Go line by line through the records below. Copy whichever lines contain the string "компании".
[Opening DATASET RECORDS section]
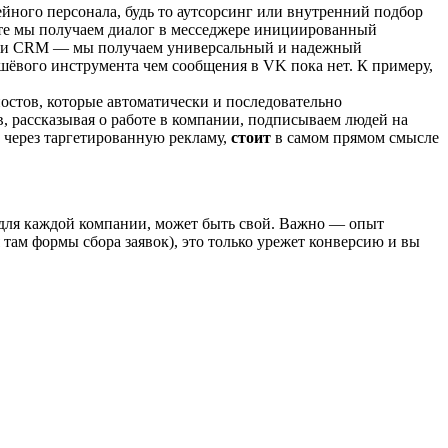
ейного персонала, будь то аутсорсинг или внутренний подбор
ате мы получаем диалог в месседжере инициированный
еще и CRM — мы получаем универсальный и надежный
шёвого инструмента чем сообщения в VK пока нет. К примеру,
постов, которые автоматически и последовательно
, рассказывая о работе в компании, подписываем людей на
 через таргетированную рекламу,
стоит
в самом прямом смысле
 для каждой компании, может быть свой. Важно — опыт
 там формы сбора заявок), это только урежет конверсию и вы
[Closing DATASET RECORDS section]
[Opening DATASET RECORDS section]
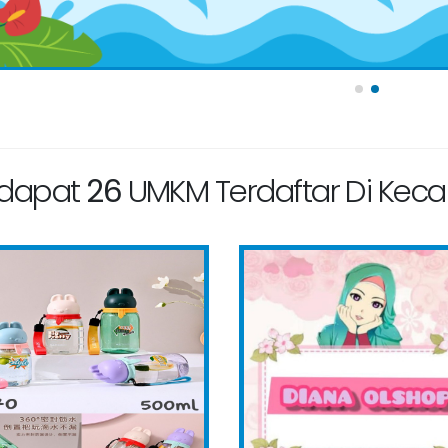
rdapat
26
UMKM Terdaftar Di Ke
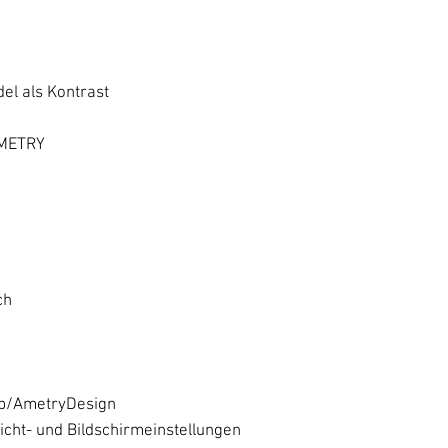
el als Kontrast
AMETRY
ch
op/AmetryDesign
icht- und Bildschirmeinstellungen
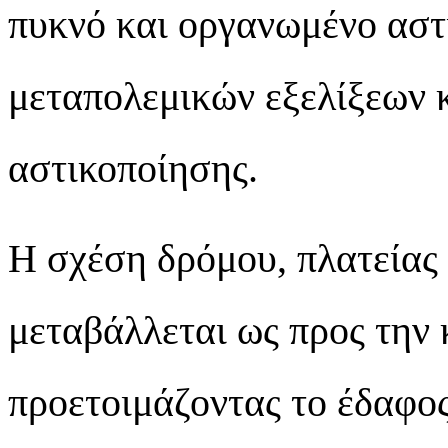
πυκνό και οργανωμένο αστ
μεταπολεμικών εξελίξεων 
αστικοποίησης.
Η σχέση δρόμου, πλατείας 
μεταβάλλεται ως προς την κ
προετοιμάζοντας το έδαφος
[Closing DATASET RECORDS section]
**TASK RESULT:**
, рассказывая о работе в компании, подписываем людей на
 для каждой компании, может быть свой. Важно — опыт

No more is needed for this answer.